Rpower=1;% 文献中公式7中的R的幂次数 power of 'R' in eq.7.
min_flag=0; % 取1求解极小值问题,取0求解极大值问题 1: minimization, 0: maximization.
objfun=@objfun_image; % 目标函数
[Fbest,Lbest,BestChart,MeanChart]=GSA_image(objfun,N,max_it,ElitistCheck,min_flag,Rpower,...
counts,x);
Fbest;
Lbest
p=Lbest(1)/255;
% Fbest: 最优目标值 Best result.
% Lbest: 最优解 Best solution. The location of Fbest in search space.
% BestChart: 最优解变化趋势 The best so far Chart over iterations.
% MeanChart: 平均适应度函数值变化趋势 The average fitnesses Chart over iterations.
%subplot(2, 2, 2);
%plot(fxy); %画出灰度直方图
%title('直方图')
% p1 = {'Input Num:'};
% p2 = {'180'}; %手动输入阈值
% p3 = inputdlg(p1,'Input Num:1~256',1,p2);
% p = str2num(p3{1}); p = p/255;
%% 图片分割
image = im2bw(I, p); %小于阈值的为黑,大于阈值的为白
subplot(2, 2, 2);
imshow(image);
title('(b)图像前景与背景区分明显的分割结果')
2. 万有引力算法
2.1. 入口程序
function [Fbest,Lbest,BestChart,MeanChart]=GSA_image(objfun,N,max_it,ElitistCheck,min_flag,Rpower,...
counts,x)
% 说明
% Main function for Gravitational Search Algorithm.
% V: 速度 Velocity.
% a: 加速度 Acceleration.
% M: 惯性质量 Mass. Ma=Mp=Mi=M;
% dim: 自变量维度 Dimension of the test function.

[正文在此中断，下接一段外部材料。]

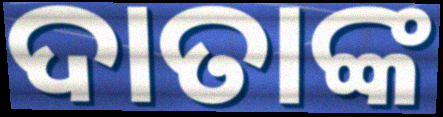
ଦାତାଙ୍କ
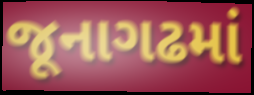
જૂનાગઢમાં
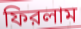
ফিরলাম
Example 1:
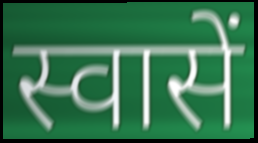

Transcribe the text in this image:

स्वासें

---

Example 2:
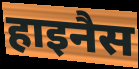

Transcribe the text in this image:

हाइनैस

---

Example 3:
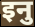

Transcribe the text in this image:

इनु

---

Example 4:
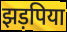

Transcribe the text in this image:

झड़पिया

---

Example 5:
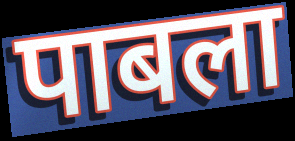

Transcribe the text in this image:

पाबला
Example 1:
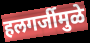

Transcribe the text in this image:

हलगर्जीमुळे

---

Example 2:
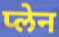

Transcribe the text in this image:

प्लेन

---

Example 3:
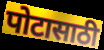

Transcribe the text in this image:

पोटासाठी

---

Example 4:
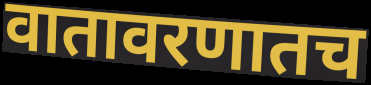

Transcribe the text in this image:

वातावरणातच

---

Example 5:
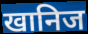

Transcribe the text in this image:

खानिज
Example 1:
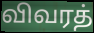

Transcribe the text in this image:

விவரத்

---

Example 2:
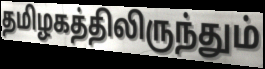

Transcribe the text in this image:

தமிழகத்திலிருந்தும்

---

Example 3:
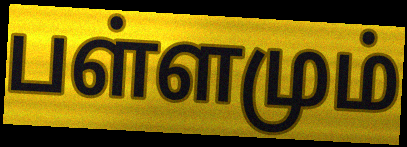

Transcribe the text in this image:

பள்ளமும்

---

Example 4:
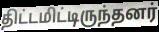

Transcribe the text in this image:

திட்டமிட்டிருந்தனர்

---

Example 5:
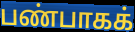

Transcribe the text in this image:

பண்பாகக்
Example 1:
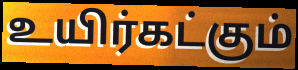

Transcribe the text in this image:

உயிர்கட்கும்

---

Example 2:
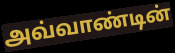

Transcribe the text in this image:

அவ்வாண்டின்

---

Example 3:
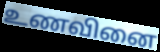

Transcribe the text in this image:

உணவினை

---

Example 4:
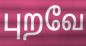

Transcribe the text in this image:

புறவே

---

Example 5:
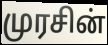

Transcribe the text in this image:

முரசின்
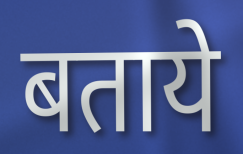
बताये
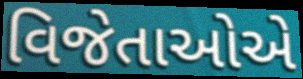
વિજેતાઓએ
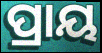
ପ୍ରାୟ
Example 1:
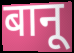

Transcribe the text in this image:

बानू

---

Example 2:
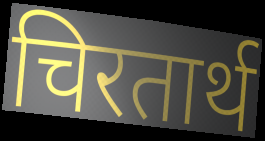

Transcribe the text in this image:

चिरतार्थ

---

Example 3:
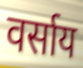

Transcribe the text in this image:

वर्साय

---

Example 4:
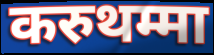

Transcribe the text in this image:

करुथम्मा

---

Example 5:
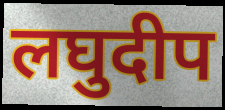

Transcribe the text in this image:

लघुदीप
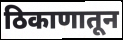
ठिकाणातून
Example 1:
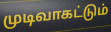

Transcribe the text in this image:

முடிவாகட்டும்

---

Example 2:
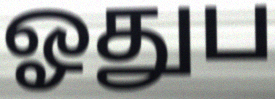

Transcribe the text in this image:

ஓதுப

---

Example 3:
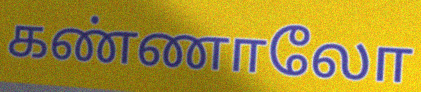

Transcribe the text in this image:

கண்ணாலோ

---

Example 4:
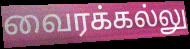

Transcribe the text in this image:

வைரக்கல்லு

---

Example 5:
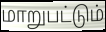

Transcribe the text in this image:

மாறுபட்டும்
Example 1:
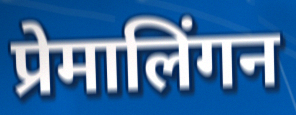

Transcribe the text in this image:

% N: 种群规模 Number of agents.
% X: 个体位置集,一个N*dim矩阵 Position of agents. dim-by-N matrix.
% R: 个体距离 Distance between agents in search space.

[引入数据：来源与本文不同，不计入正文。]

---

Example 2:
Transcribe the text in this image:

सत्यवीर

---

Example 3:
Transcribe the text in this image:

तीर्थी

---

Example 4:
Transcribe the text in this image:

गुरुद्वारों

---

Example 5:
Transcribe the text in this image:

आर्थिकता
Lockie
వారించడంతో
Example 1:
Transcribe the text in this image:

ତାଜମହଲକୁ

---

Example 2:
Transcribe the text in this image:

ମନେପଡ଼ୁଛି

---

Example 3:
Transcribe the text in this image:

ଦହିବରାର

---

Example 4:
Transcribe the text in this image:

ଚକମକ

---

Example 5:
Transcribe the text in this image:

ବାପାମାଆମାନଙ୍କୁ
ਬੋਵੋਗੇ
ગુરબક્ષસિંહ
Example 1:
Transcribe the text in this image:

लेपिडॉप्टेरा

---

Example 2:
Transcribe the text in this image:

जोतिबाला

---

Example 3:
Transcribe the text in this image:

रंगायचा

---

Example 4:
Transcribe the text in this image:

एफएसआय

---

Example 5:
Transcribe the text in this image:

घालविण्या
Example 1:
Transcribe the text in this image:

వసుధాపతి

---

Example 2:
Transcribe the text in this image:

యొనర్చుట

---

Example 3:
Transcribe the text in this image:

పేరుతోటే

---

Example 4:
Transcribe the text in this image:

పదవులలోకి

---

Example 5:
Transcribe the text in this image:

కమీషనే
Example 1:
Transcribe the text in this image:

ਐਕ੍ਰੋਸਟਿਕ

% [low-up]: 参数范围 Allowable range for search space.
% Rnorm: 范数,参考文献公式8 Norm in eq.8.
% Rpower: 参考文献公式7 Power of R in eq.7.
Rnorm=2; % 使用二阶范数
% 获取目标函数参数界限、维数 get allowable range and dimension of the test function.
low=0.01;
up=255;
dim=1;%2
% 随机初始化种群 random initialization for agents.
X=initialization(dim,N,up,low);
% 用于保存当前最优值和平均适应度值变化情况 create the best so far chart and average fitnesses chart.

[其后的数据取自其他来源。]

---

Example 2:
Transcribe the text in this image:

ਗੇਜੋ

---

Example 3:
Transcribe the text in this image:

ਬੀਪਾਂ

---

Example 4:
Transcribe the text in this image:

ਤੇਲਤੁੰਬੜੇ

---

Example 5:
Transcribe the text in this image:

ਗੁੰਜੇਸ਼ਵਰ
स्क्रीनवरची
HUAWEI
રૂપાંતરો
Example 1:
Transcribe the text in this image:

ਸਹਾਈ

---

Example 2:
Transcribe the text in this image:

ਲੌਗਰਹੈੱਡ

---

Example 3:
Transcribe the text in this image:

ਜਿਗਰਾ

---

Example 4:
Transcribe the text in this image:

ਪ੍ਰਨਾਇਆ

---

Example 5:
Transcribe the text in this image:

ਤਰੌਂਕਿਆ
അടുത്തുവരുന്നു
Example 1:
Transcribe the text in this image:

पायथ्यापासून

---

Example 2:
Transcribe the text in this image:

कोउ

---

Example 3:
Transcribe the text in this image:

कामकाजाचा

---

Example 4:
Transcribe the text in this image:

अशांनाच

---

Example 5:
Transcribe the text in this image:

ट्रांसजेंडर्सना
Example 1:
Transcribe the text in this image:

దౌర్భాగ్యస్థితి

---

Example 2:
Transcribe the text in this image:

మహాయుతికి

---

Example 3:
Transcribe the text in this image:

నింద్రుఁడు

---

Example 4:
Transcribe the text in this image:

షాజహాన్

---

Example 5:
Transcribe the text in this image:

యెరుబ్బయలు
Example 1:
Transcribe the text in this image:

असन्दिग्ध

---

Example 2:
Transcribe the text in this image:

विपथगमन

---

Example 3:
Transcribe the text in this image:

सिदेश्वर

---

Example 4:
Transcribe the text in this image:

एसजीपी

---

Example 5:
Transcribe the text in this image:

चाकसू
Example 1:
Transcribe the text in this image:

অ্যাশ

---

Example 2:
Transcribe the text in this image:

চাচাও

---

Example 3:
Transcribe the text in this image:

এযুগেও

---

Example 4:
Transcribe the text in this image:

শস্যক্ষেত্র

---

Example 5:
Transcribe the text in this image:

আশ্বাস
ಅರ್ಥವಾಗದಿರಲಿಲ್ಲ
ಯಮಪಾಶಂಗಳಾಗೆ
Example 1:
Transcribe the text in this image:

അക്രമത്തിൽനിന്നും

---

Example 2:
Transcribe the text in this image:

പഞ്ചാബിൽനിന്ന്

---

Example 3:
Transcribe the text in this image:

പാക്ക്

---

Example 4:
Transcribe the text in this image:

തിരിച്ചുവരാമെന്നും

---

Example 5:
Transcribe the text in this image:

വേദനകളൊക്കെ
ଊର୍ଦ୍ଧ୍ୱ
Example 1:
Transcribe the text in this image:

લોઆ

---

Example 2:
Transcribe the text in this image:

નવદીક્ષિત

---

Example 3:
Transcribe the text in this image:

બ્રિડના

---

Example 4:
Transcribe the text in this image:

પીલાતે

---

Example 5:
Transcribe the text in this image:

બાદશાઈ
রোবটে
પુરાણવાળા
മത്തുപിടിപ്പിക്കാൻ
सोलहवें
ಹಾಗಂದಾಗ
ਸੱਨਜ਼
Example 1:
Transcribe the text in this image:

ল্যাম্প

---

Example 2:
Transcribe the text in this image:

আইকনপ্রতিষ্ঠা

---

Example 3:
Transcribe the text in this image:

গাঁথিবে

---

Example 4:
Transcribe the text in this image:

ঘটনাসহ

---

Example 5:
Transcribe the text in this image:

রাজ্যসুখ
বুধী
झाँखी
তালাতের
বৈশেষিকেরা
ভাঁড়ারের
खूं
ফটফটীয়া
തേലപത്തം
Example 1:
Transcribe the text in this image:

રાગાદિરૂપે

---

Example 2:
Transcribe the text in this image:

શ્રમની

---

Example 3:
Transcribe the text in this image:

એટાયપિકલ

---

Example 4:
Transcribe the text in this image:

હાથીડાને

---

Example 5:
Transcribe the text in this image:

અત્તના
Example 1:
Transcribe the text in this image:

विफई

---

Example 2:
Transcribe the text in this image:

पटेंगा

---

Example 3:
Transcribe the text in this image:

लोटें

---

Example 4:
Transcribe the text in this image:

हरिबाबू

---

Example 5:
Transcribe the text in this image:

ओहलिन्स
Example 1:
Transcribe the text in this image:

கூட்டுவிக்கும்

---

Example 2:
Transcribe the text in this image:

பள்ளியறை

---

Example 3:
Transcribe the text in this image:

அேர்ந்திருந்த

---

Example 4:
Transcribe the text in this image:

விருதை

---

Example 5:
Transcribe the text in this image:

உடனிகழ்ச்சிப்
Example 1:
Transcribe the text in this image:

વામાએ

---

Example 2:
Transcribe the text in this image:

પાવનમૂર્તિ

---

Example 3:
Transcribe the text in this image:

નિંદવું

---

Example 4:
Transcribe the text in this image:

BestChart=zeros(1,max_it);
MeanChart=zeros(1,max_it);
% 初始化个体解
V=zeros(N,dim);
for iteration=1:max_it
% 检查是否越界 Checking allowable range.
X=space_bound(X,up,low);
% 计算个体适应度函数值 Evaluation of agents.
fitness=zeros(1,N);
for agent=1:N
fitness(1,agent)=objfun(X(agent,:),counts,x);
end
% 寻找当前迭代最优个体
if min_flag==1
[best,best_X]=min(fitness); % 最小化情况 minimization.
else
[best,best_X]=max(fitness); % 最大化情况 maximization.
end
if iteration==1
Fbest=best;
Lbest=X(best_X,:);
end
% 更新目前为止最优个体
if min_flag==1
if best<Fbest % 最小化情况 minimization.
Fbest=best;
Lbest=X(best_X,:);
end
else
if best>Fbest % 最大化情况 maximization
Fbest=best;
Lbest=X(best_X,:);
end
end
BestChart(iteration)=Fbest;
MeanChart(iteration)=mean(fitness);
% 计算惯性质量M(文献公式14—20) Calculation of M. eq.14-20
M=massCalculation(fitness,min_flag);
% 计算引力常亮(文献公式13) Calculation of Gravitational constant. eq.13.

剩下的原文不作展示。